=== DATA EXTRACT ===
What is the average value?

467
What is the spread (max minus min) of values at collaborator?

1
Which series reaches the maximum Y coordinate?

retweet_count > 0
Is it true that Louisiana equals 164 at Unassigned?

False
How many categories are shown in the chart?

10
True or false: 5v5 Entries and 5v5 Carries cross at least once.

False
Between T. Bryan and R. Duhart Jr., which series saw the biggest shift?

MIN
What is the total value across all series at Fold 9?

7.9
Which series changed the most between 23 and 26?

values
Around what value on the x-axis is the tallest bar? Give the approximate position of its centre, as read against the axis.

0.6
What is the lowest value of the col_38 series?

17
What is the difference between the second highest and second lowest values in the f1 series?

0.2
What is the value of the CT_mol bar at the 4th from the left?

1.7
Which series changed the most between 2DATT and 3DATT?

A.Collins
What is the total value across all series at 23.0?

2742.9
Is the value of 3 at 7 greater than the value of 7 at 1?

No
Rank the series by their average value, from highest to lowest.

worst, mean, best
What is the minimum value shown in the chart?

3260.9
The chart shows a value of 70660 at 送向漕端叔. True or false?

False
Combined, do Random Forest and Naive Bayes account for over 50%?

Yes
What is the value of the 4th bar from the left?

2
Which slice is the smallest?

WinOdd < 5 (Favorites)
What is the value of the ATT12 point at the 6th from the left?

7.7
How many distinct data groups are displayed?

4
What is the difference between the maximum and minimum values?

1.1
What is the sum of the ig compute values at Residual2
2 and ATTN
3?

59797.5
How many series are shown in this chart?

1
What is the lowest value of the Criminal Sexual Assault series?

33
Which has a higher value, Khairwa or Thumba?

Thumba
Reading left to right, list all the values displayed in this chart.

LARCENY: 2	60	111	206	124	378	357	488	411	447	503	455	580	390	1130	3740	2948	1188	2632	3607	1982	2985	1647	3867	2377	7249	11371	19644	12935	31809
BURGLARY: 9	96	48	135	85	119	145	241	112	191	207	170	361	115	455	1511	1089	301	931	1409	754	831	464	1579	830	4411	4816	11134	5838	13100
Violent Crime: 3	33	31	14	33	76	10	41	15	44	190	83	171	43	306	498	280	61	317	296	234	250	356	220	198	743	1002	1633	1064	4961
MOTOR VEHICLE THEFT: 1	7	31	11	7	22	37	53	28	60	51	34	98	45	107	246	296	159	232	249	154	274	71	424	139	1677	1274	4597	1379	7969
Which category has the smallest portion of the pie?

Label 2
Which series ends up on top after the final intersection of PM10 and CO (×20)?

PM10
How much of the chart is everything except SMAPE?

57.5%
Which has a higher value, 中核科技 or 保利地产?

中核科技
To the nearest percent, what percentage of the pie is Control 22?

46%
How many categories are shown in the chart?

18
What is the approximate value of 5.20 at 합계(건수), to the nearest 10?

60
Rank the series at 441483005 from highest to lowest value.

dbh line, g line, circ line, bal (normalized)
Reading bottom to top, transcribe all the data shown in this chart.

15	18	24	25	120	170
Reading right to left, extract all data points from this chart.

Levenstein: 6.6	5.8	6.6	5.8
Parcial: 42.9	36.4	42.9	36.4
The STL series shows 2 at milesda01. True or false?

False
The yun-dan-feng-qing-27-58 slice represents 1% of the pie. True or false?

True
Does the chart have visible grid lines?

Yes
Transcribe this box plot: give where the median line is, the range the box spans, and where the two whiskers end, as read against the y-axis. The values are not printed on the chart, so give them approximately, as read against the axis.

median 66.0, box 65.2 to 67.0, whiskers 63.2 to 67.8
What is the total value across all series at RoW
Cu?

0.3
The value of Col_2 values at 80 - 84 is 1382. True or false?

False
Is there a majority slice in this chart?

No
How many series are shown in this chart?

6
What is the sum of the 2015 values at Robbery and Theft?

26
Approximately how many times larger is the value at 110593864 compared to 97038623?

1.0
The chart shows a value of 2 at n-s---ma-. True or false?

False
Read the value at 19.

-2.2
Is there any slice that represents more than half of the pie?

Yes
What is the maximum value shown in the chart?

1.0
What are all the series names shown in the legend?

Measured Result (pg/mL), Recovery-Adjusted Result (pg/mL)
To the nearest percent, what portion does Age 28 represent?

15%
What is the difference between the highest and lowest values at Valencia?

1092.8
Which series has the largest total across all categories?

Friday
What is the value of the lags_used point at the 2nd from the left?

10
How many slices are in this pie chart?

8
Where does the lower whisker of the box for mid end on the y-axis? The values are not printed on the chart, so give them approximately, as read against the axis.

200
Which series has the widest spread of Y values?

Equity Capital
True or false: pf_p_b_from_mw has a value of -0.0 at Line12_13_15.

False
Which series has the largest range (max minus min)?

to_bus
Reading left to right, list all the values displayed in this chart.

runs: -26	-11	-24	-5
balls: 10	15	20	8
===
Report each line of the records above that contains the word "largest". Case counts.

ANSWER TO THE EXERCISE:
Which series has the largest total across all categories?
Which series has the largest range (max minus min)?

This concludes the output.